I was interested in putting a complete metric on the space of Jordan curves. Say, just planar Jordan curves contained in $B(\bar{0}, 2) \backslash B(\bar{0}, 1)$ which separates $\bar{0}$ and infinity.
As we can see, the standard Hausdorff metric does not do the job, for example we can have a Cauchy sequence of Jordan curves with thinner and thinner 'fingers', the limit is a circle with a spike, hence not a Jordan curve. (see Figure below)
Hence in some sense, the metric needs to not only 'see' the curve but also what it encloses. I looked a bit into the literature and didn't find anything…Does anyone know such a metric? Any ideas?
An attempt of mine in constructing the metric:
First we can consider the plane as in the Riemann sphere, so our space is merely the set of Jordan curves that separates the unit disk around the North pole and that around the South pole. For each curve we have (up to a Mobius automorphism of the disc) two Riemann maps from the standard unit disc to the North and South hemisphere separated by the curve.
Define the distance between two curves to be the minimum distance between the pair of 'North hemisphere Riemann maps', plus that of the South hemisphere. It's easy to check that this does give a metric. In our 'finger' case above, the $ \{ C_n \} $ is not Cauchy in our metric (because Riemann map will map less and less of the disc inside the finger so there is a subsequence of distance finger-length apart).
I strongly believe this metric is indeed complete, but can't find a good argument.
What can be done is, given a Cauchy sequence of Jordan curves under the above metric, pick a pair of distance minimizing Riemann map for each curve (such thing always exist by a simple compactness argument) then apply Carathéodory, all Riemann maps extends to the homeo on the boundary, so we can take the pointwise limit of the boundary map. Do the same for both North and South hemisphere. All we need to show is this limit is still injective. (I think it should be because if not, either North or South will have a infinitely thin 'neck', so the Riemann maps on that half will not be Cauchy).
I ran into many topological difficulties when trying to make an argument for this (mainly because we know nothing about the limiting curve and it can be really complicated)…Any ideas on how one might go about that would be greatly appreciated. 😛
Figure for my comment on professor Thurston's response:
—A simple case to illustrate that the two Riemann maps does not match up on the equator. i.e. radial lines in the North hemisphere does not 'want' to pass through the thin tube and land on the tip, but radial lines in the South hemisphere does not care.

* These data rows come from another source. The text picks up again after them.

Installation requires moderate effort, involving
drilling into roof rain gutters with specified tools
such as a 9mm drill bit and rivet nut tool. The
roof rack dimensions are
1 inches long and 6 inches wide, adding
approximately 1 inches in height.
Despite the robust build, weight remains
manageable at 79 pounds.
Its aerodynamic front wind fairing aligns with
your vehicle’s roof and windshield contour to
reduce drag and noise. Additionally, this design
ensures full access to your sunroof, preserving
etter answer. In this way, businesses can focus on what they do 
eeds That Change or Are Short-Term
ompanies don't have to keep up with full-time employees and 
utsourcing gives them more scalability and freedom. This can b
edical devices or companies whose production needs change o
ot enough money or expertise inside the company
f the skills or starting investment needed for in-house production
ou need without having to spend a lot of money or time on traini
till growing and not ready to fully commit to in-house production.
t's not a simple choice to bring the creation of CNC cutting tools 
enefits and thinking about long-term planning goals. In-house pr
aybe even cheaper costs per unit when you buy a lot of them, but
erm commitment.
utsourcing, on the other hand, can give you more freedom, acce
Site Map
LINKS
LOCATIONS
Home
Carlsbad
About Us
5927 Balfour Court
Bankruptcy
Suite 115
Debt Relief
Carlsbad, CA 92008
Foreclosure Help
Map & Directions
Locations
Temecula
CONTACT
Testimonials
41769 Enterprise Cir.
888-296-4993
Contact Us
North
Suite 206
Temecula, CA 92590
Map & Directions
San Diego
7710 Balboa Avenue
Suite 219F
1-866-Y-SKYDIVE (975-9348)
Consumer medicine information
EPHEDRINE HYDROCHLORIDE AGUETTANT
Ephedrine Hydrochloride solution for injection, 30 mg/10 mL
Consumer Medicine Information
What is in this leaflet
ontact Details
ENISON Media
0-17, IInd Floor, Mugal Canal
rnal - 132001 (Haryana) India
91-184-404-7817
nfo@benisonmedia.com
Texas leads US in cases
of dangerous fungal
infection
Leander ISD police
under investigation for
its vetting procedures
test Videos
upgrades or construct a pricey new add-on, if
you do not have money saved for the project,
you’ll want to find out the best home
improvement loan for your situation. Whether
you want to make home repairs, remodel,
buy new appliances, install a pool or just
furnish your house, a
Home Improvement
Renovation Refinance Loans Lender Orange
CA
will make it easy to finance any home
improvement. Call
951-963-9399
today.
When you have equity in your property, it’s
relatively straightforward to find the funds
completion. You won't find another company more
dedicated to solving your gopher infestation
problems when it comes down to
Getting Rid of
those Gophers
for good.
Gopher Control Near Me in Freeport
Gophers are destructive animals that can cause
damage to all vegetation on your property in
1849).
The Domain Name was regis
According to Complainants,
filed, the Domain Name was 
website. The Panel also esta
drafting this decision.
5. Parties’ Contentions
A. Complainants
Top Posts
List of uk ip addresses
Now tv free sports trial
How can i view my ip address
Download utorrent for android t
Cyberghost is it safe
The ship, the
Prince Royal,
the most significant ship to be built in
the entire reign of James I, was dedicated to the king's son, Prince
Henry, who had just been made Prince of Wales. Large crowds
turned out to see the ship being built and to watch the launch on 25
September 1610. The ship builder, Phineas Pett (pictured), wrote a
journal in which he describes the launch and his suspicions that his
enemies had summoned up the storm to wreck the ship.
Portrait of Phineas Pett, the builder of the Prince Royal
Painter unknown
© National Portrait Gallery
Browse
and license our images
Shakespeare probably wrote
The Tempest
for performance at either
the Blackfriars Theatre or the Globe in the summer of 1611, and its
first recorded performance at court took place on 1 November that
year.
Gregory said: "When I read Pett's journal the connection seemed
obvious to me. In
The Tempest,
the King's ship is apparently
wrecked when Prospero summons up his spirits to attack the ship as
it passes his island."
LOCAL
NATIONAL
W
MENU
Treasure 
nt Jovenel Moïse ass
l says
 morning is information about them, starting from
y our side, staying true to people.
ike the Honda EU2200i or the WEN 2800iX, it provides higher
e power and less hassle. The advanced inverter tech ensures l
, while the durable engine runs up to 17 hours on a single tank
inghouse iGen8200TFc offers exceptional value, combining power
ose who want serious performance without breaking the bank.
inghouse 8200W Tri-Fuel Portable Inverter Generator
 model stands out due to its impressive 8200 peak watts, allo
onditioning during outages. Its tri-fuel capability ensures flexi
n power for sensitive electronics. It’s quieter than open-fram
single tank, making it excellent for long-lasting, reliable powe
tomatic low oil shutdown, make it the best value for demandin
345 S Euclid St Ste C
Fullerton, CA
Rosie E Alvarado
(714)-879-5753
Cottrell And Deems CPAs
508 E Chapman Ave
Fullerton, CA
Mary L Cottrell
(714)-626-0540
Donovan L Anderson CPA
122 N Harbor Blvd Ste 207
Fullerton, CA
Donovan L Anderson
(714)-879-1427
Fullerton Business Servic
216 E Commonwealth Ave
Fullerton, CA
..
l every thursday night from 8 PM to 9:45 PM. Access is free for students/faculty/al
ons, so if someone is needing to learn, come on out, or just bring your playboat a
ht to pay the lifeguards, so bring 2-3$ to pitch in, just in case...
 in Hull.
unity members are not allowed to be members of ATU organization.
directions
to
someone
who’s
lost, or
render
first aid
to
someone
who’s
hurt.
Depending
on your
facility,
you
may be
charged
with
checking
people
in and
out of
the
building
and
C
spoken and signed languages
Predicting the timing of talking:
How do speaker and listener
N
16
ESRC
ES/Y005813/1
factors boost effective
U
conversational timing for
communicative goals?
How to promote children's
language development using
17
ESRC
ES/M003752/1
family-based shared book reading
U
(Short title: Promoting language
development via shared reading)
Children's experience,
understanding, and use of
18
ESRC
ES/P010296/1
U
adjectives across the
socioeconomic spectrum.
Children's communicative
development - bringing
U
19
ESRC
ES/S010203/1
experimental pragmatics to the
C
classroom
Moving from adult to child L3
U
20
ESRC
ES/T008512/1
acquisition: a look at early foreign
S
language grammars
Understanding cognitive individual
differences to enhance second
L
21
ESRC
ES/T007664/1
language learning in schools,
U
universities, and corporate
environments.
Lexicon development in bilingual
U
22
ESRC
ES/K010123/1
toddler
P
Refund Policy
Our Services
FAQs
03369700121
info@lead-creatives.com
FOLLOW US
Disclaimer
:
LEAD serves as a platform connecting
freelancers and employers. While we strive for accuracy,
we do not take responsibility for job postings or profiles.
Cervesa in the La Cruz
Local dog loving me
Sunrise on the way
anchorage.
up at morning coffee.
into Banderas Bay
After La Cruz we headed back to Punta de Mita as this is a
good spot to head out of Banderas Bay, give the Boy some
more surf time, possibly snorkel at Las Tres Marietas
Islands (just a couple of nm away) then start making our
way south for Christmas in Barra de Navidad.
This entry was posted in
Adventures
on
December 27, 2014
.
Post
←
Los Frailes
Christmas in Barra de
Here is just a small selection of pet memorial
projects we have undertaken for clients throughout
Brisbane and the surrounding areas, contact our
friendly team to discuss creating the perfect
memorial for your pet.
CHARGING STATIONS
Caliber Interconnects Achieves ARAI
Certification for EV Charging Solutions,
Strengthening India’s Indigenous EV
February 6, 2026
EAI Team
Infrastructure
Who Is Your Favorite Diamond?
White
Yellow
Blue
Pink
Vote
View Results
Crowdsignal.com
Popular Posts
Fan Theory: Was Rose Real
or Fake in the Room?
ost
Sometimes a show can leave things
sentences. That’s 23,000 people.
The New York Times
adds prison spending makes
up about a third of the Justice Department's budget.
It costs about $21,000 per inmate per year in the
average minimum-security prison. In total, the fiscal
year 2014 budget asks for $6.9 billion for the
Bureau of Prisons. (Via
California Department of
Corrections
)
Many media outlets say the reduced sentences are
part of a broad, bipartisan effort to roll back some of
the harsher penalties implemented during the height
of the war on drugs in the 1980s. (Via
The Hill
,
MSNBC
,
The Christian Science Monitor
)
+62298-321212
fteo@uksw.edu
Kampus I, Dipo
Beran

Hence the pre-image of the black arc will be very short in the Northern disc but normal in the Southern disc. However, there of course exists unique homeo $h$ on the boundary to glue them up. I do not know how would that give a homeo from the sphere to itself, though.
Best Answer
There is a very good theory of the boundary behavior for Riemann maps, the Caratheodory theory of ends. Riemann maps for an open set extend continuously to the boundary of a disk provided the frontier is locally connected.
I assume your definition is in terms of the Riemann maps that fix the north or south pole and have derivative a positive real number at those points. If so, then Riemann maps depend continuously in the $L^\infty$ metric on Jordan curves as you have described, so this gives a metric.
Is the metric complete? A sequence of the pair (lower hemisphere map, upper hemisphere map) that is Cauchy in the uniform ($L^\infty$) topology converges to a pair of continuous maps that agree on the equator, so the glued maps give a continuous image of the sphere that is a homeomorphism at least in the complement of the equator. If it is not injective, the preimages of points would need to be intervals, otherwise the topology would be destroyed. But that's impossible. If you push forward the measure $ds$ on the equator by a Riemann map, it never has atoms. It is the same as hitting measure for Brownian motion in the image: if you start at the north pole and follow a Brownian path, where does it first arrive at the boundary? This is always a diffuse measure.
So, you're right: it's a complete metric on the set of Jordan curves you described.
Note. Any quasisymmetric map (I won't define it here, but Holder is sufficient) from the circle to the circle arises from a pair of Riemann maps for a Jordan curve, although not necessarily in the annulus you described, and the Jordan curve in this case is known as a quasi-circle. However, there is no known good characterization of which gluing maps from the circle to the circle give Jordan curves in general. Continuity is not sufficient: there are counterexamples using things that are locally (for example) the graph of $\sin(1/x)$ plus the interval $[-1,1]$ on the $y$-axis, where the gluing map for the Riemann maps to the two sides extends continuously across the discontinuity of the graph. Better characterizations of what gluing maps give what topology and geometry are very hard, but of great interest in complex dynamics and some other subjects.